Lideranças de cinco territórios mobilizam suas comunidades para enfrentar desafios locais

Em processo formativo da Usina de Valores, grupos periféricos realizam atividades para sensibilizar comunidades sobre questões locais; outros 16 territórios recebem novas turmas

Cinco territórios estão promovendo mobilizações e dialogando com suas comunidades sobre problemas locais mapeados ao longo do projeto Usina de Valores, uma iniciativa de educação popular em direitos humanos do Instituto Vladimir Herzog. Em Recife (PE), Duque de Caxias (RJ), São Paulo (SP), Vitória (ES) e Belém (PA), desde junho, estão sendo realizados encontros e oficinas formativas, que oferecem vivências alinhadas ao Plano Nacional de Educação em Direitos Humanos (PNEDH), com o objetivo de “disseminar valores de solidariedade, cooperação e justiça social” para que a sociedade civil “seja capaz de identificar anseios e demandas, transformando-as em conquistas”.

Os grupos participantes já exploraram as realidades de cada local, utilizando suas próprias experiências e saberes como ponto de partida. Assim, foram estimulados a refletir sobre suas condições de vida, as influências de processos históricos e culturais, e o papel que podem desempenhar em suas comunidades. Essa experiência promoveu uma conexão entre os participantes, permitindo que se percebessem como agentes de transformação.
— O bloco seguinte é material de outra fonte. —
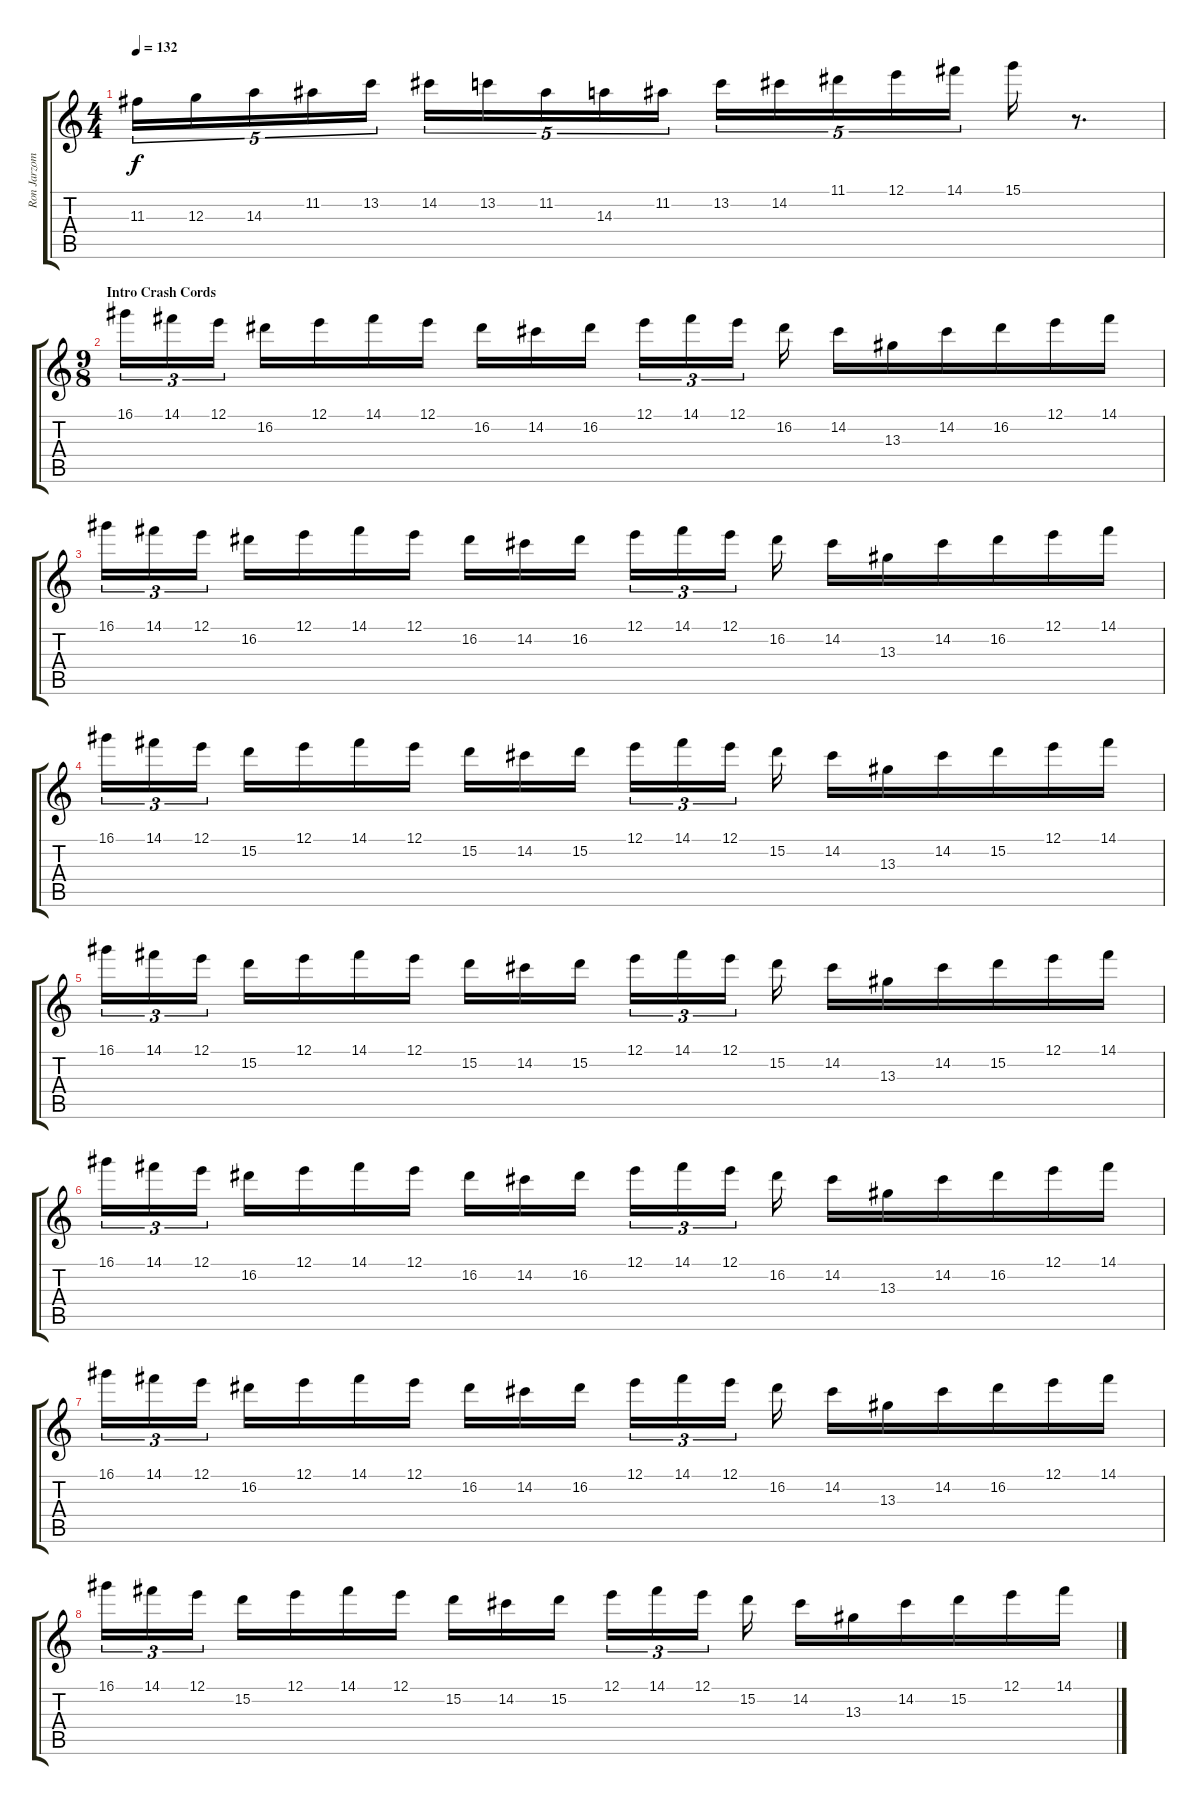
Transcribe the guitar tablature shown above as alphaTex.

\track ("Ron Jarzombek" "Ron Jarzom") {instrument distortionguitar}
\staff {score tabs}
\tuning (E4 B3 G3 D3 A2 E2) {hide}
\ts (4 4)
\tempo 132
\clef g2
\ks c
11.3.16{tu (5 4) dy f} 12.3.16{tu (5 4)} 14.3.16{tu (5 4)} 11.2.16{tu (5 4)} 13.2.16{tu (5 4)} 14.2.16{tu (5 4)} 13.2.16{tu (5 4)} 11.2.16{tu (5 4)} 14.3.16{tu (5 4)} 11.2.16{tu (5 4)} 13.2.16{tu (5 4)} 14.2.16{tu (5 4)} 11.1.16{tu (5 4)} 12.1.16{tu (5 4)} 14.1.16{tu (5 4)} 15.1.16 r.8{d} |
\ts (9 8)
\section ("" "Intro Crash Cords")
16.1.16{tu (3 2) balance 0} 14.1.16{tu (3 2)} 12.1.16{tu (3 2)} 16.2.16 12.1.16 14.1.16 12.1.16 16.2.16 14.2.16 16.2.16 12.1.16{tu (3 2)} 14.1.16{tu (3 2)} 12.1.16{tu (3 2)} 16.2.16 14.2.16 13.3.16 14.2.16 16.2.16 12.1.16 14.1.16 |
16.1.16{tu (3 2)} 14.1.16{tu (3 2)} 12.1.16{tu (3 2)} 16.2.16 12.1.16 14.1.16 12.1.16 16.2.16 14.2.16 16.2.16 12.1.16{tu (3 2)} 14.1.16{tu (3 2)} 12.1.16{tu (3 2)} 16.2.16 14.2.16 13.3.16 14.2.16 16.2.16 12.1.16 14.1.16 |
16.1.16{tu (3 2)} 14.1.16{tu (3 2)} 12.1.16{tu (3 2)} 15.2.16 12.1.16 14.1.16 12.1.16 15.2.16 14.2.16 15.2.16 12.1.16{tu (3 2)} 14.1.16{tu (3 2)} 12.1.16{tu (3 2)} 15.2.16 14.2.16 13.3.16 14.2.16 15.2.16 12.1.16 14.1.16 |
16.1.16{tu (3 2)} 14.1.16{tu (3 2)} 12.1.16{tu (3 2)} 15.2.16 12.1.16 14.1.16 12.1.16 15.2.16 14.2.16 15.2.16 12.1.16{tu (3 2)} 14.1.16{tu (3 2)} 12.1.16{tu (3 2)} 15.2.16 14.2.16 13.3.16 14.2.16 15.2.16 12.1.16 14.1.16 |
16.1.16{tu (3 2) balance 0} 14.1.16{tu (3 2)} 12.1.16{tu (3 2)} 16.2.16 12.1.16 14.1.16 12.1.16 16.2.16 14.2.16 16.2.16 12.1.16{tu (3 2)} 14.1.16{tu (3 2)} 12.1.16{tu (3 2)} 16.2.16 14.2.16 13.3.16 14.2.16 16.2.16 12.1.16 14.1.16 |
16.1.16{tu (3 2)} 14.1.16{tu (3 2)} 12.1.16{tu (3 2)} 16.2.16 12.1.16 14.1.16 12.1.16 16.2.16 14.2.16 16.2.16 12.1.16{tu (3 2)} 14.1.16{tu (3 2)} 12.1.16{tu (3 2)} 16.2.16 14.2.16 13.3.16 14.2.16 16.2.16 12.1.16 14.1.16 |
16.1.16{tu (3 2)} 14.1.16{tu (3 2)} 12.1.16{tu (3 2)} 15.2.16 12.1.16 14.1.16 12.1.16 15.2.16 14.2.16 15.2.16 12.1.16{tu (3 2)} 14.1.16{tu (3 2)} 12.1.16{tu (3 2)} 15.2.16 14.2.16 13.3.16 14.2.16 15.2.16 12.1.16 14.1.16
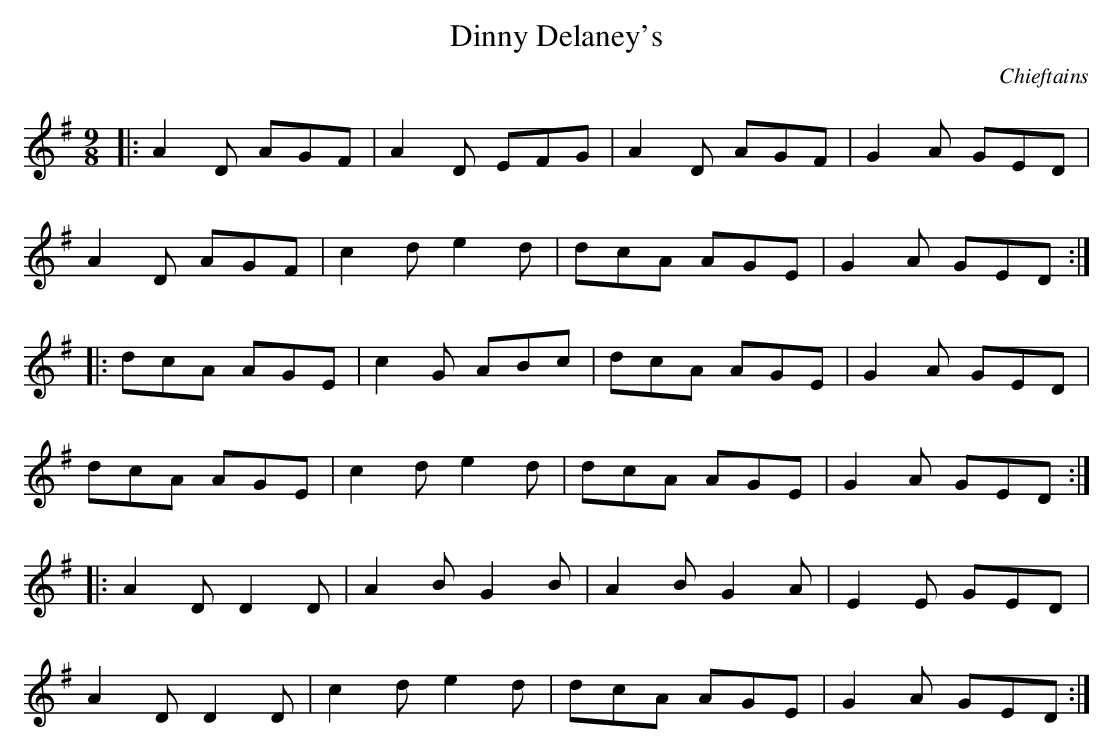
X:1
T:Dinny Delaney's
C:Chieftains
M:9/8
K:Ador
|:A2D AGF|A2D EFG|A2D AGF|G2A GED|
A2D AGF|c2de2d|dcA AGE|G2A GED:|
|:dcA AGE|c2G ABc|dcA AGE|G2A GED|
dcA AGE|c2d e2d|dcA AGE|G2A GED:|
|:A2D D2D|A2B G2B|A2B G2A|E2E GED|
A2D D2D|c2d e2d|dcA AGE|G2A GED:|
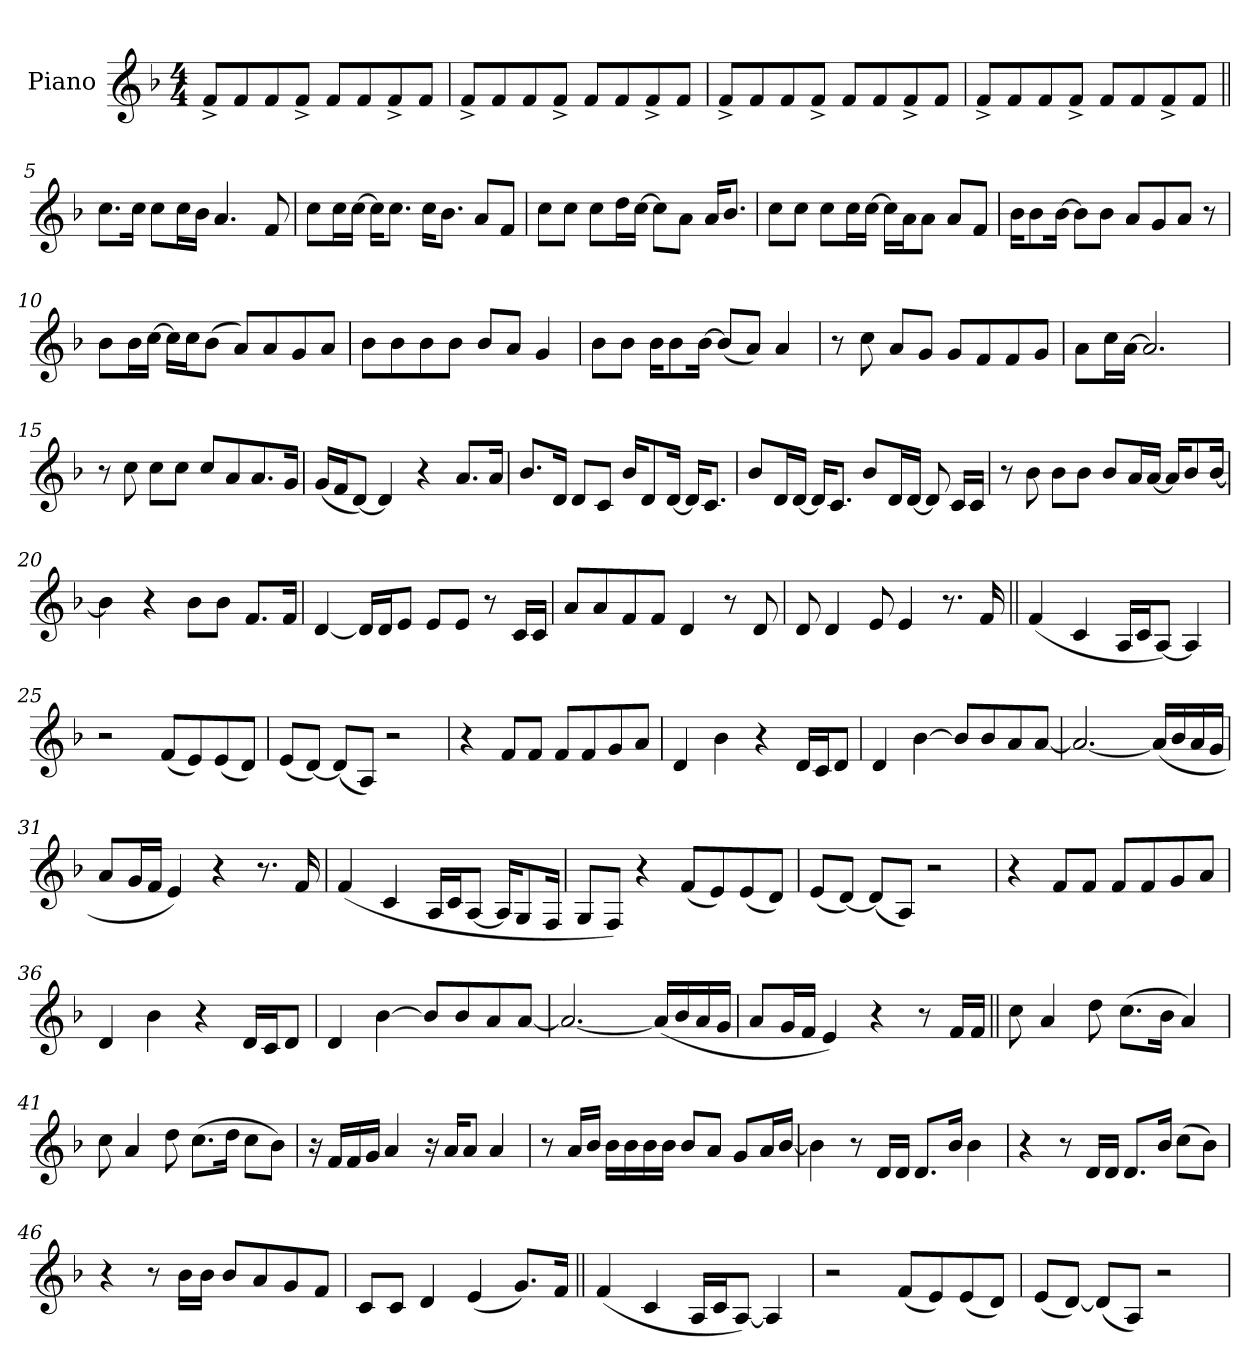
**kern
*part1
*staff1
*I"Piano
*I'Pno.
*clefG2
*k[b-]
*M4/4
*MM120
=1
8f^L
8f
8f
8f^J
8fL
8f
8f^
8fJ
=2
8f^L
8f
8f
8f^J
8fL
8f
8f^
8fJ
=3
8f^L
8f
8f
8f^J
8fL
8f
8f^
8fJ
=4
8f^L
8f
8f
8f^J
8fL
8f
8f^
8fJ
=5||
8.ccL
16ccJk
8ccL
16ccL
16b-JJ
4.a
8f
=6
8ccL
16ccL
[16ccJJ
16ccKL]
8.ccJ
16ccKL
8.b-J
8aL
8fJ
=7
8ccL
8ccJ
8ccL
16ddL
[16ccJJ
8ccL]
8aJ
16aKL
8.b-J
=8
8ccL
8ccJ
8ccL
16ccL
[16ccJJ
16ccLL]
16aJ
8aJ
8aL
8fJ
=9
16b-KL
8b-
[16b-Jk
8b-L]
8b-J
8aL
8g
8aJ
8r
=10
8b-L
16b-L
[16ccJJ
16ccLL]
16ccJ
(>8b-J
8aL)
8a
8g
8aJ
=11
8b-L
8b-
8b-
8b-J
8b-L
8aJ
4g
=12
8b-L
8b-J
16b-KL
8b-
[16b-Jk
(<8b-L]
8aJ)
4a
=13
8r
8cc
8aL
8gJ
8gL
8f
8f
8gJ
=14
8aL
16ccL
[16aJJ
2.a]
=15
8r
8cc
8ccL
8ccJ
8ccL
8a
8.a
16gJk
=16
(<16gLL
16fJ
[8dJ)
4d]
4r
8.aL
16aJk
=17
8.b-L
16dJk
8dL
8cJ
16b-KL
8d
[16dJk
16dKL]
8.cJ
=18
8b-L
16dL
[16dJJ
16dKL]
8.cJ
8b-L
16dL
[16dJJ
8d]
16cLL
16cJJ
=19
8r
8b-
8b-L
8b-J
8b-L
16aL
[16aJJ
16aKL]
8b-
[16b-Jk
=20
4b-]
4r
8b-L
8b-J
8.fL
16fJk
=21
[4d
16dLL]
16dJ
8eJ
8eL
8eJ
8r
16cLL
16cJJ
=22
8aL
8a
8f
8fJ
4d
8r
8d
=23
8d
4d
8e
4e
8.r
16f
=24||
*MM92
(<4f
4c
16ALL
16cJ
[8AJ)
4A]
=25
2r
(<8fL
8e)
(<8e
8dJ)
=26
(<8eL
[8dJ)
(<8dL]
8AJ)
2r
=27
4r
8fL
8fJ
8fL
8f
8g
8aJ
=28
4d
4b-
4r
16dLL
16cJ
8dJ
=29
4d
[4b-
8b-L]
8b-
8a
[8aJ
=30
2.a_
(<16aLL]
16b-
16a
16gJJ
=31
8aL
16gL
16fJJ
4e)
4r
8.r
16f
=32
(>4f
4c
16ALL
16cJ
[8AJ
16AKL]
8G
16FJk
=33
8GL
8FJ)
4r
(<8fL
8e)
(<8e
8dJ)
=34
(<8eL
[8dJ)
(<8dL]
8AJ)
2r
=35
4r
8fL
8fJ
8fL
8f
8g
8aJ
=36
4d
4b-
4r
16dLL
16cJ
8dJ
=37
4d
[4b-
8b-L]
8b-
8a
[8aJ
=38
2.a_
(<16aLL]
16b-
16a
16gJJ
=39
8aL
16gL
16fJJ
4e)
4r
8r
16fLL
16fJJ
=40||
8cc
4a
8dd
(>8.ccL
16b-Jk
4a)
=41
8cc
4a
8dd
(>8.ccL
16ddJk
8ccL
8b-J)
=42
16r
16fLL
16f
16gJJ
4a
16r
16aKL
8aJ
4a
=43
8r
16aLL
16b-JJ
16b-LL
16b-
16b-
16b-JJ
8b-L
8aJ
8gL
16aL
[16b-JJ
=44
4b-]
8r
16dLL
16dJJ
8.dL
16b-Jk
4b-
=45
4r
8r
16dLL
16dJJ
8.dL
16b-Jk
(>8ccL
8b-J)
=46
4r
8r
16b-LL
16b-JJ
8b-L
8a
8g
8fJ
=47
8cL
8cJ
4d
(<4e
8.gL)
16fJk
=48||
(<4f
4c
16ALL
16cJ
[8AJ)
4A]
=49
2r
(<8fL
8e)
(<8e
8dJ)
=50
(<8eL
[8dJ)
(<8dL]
8AJ)
2r
=
*-
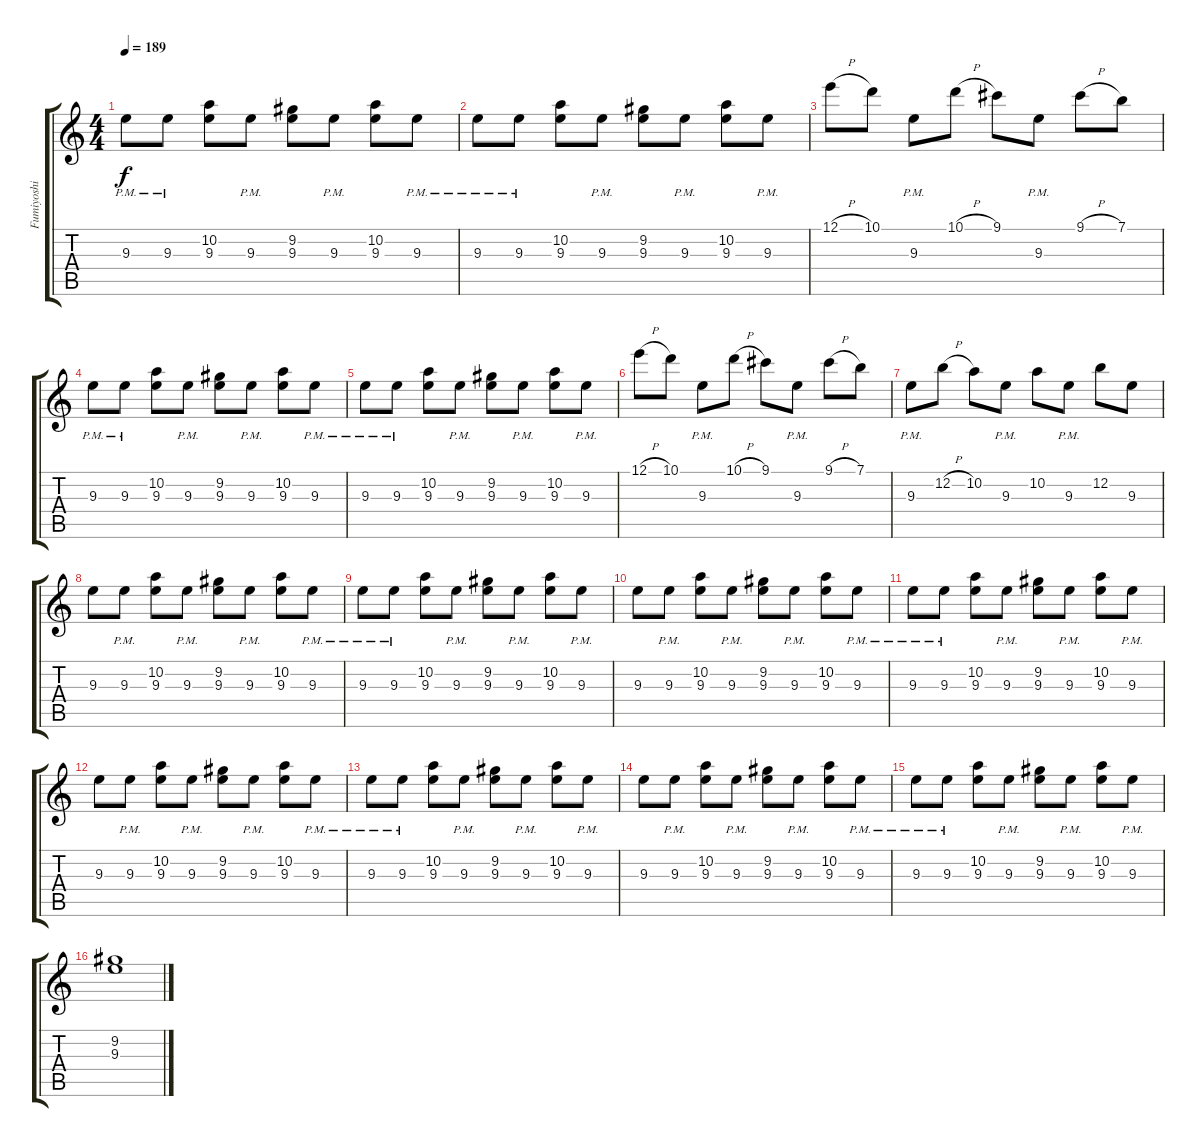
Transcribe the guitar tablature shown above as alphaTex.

\track ("Fumiyoshi" "Fumiyoshi") {instrument overdrivenguitar}
\staff {score tabs}
\tuning (E4 B3 G3 D3 A2 E2) {hide}
\ts (4 4)
\tempo 189
\clef g2
\ks c
9.3{pm}.8{dy f} 9.3{pm}.8 (10.2 9.3).8 9.3{pm}.8 (9.2 9.3).8 9.3{pm}.8 (10.2 9.3).8 9.3{pm}.8 |
9.3{pm}.8 9.3{pm}.8 (10.2 9.3).8 9.3{pm}.8 (9.2 9.3).8 9.3{pm}.8 (10.2 9.3).8 9.3{pm}.8 |
12.1{h}.8 10.1.8 9.3{pm}.8 10.1{h}.8 9.1.8 9.3{pm}.8 9.1{h}.8 7.1.8 |
9.3{pm}.8 9.3{pm}.8 (10.2 9.3).8 9.3{pm}.8 (9.2 9.3).8 9.3{pm}.8 (10.2 9.3).8 9.3{pm}.8 |
9.3{pm}.8 9.3{pm}.8 (10.2 9.3).8 9.3{pm}.8 (9.2 9.3).8 9.3{pm}.8 (10.2 9.3).8 9.3{pm}.8 |
12.1{h}.8 10.1.8 9.3{pm}.8 10.1{h}.8 9.1.8 9.3{pm}.8 9.1{h}.8 7.1.8 |
9.3{pm}.8 12.2{h}.8 10.2.8 9.3{pm}.8 10.2.8 9.3{pm}.8 12.2.8 9.3.8 |
9.3.8 9.3{pm}.8 (10.2 9.3).8 9.3{pm}.8 (9.2 9.3).8 9.3{pm}.8 (10.2 9.3).8 9.3{pm}.8 |
9.3{pm}.8 9.3{pm}.8 (10.2 9.3).8 9.3{pm}.8 (9.2 9.3).8 9.3{pm}.8 (10.2 9.3).8 9.3{pm}.8 |
9.3.8 9.3{pm}.8 (10.2 9.3).8 9.3{pm}.8 (9.2 9.3).8 9.3{pm}.8 (10.2 9.3).8 9.3{pm}.8 |
9.3{pm}.8 9.3{pm}.8 (10.2 9.3).8 9.3{pm}.8 (9.2 9.3).8 9.3{pm}.8 (10.2 9.3).8 9.3{pm}.8 |
9.3.8 9.3{pm}.8 (10.2 9.3).8 9.3{pm}.8 (9.2 9.3).8 9.3{pm}.8 (10.2 9.3).8 9.3{pm}.8 |
9.3{pm}.8 9.3{pm}.8 (10.2 9.3).8 9.3{pm}.8 (9.2 9.3).8 9.3{pm}.8 (10.2 9.3).8 9.3{pm}.8 |
9.3.8 9.3{pm}.8 (10.2 9.3).8 9.3{pm}.8 (9.2 9.3).8 9.3{pm}.8 (10.2 9.3).8 9.3{pm}.8 |
9.3{pm}.8 9.3{pm}.8 (10.2 9.3).8 9.3{pm}.8 (9.2 9.3).8 9.3{pm}.8 (10.2 9.3).8 9.3{pm}.8 |
(9.2 9.3).1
Atualmente, eles estão participando de oficinas para aprofundar suas discussões em torno dos desafios centrais escolhidos por eles em cada território e  planejar ações concretas que fortaleçam o compromisso coletivo em suas comunidades, em um percurso formativo que segue até o início de 2025. Enquanto isso, a equipe de direitos humanos do Instituto Vladimir Herzog articula parcerias com instituições para 16 novas turmas em territórios de São Paulo (SP), Guarulhos (SP), região metropolitana do Vale do Itajaí (SC), Belo Horizonte (MG), Rio de Janeiro (RJ), Vitória (ES) e Recife (PE).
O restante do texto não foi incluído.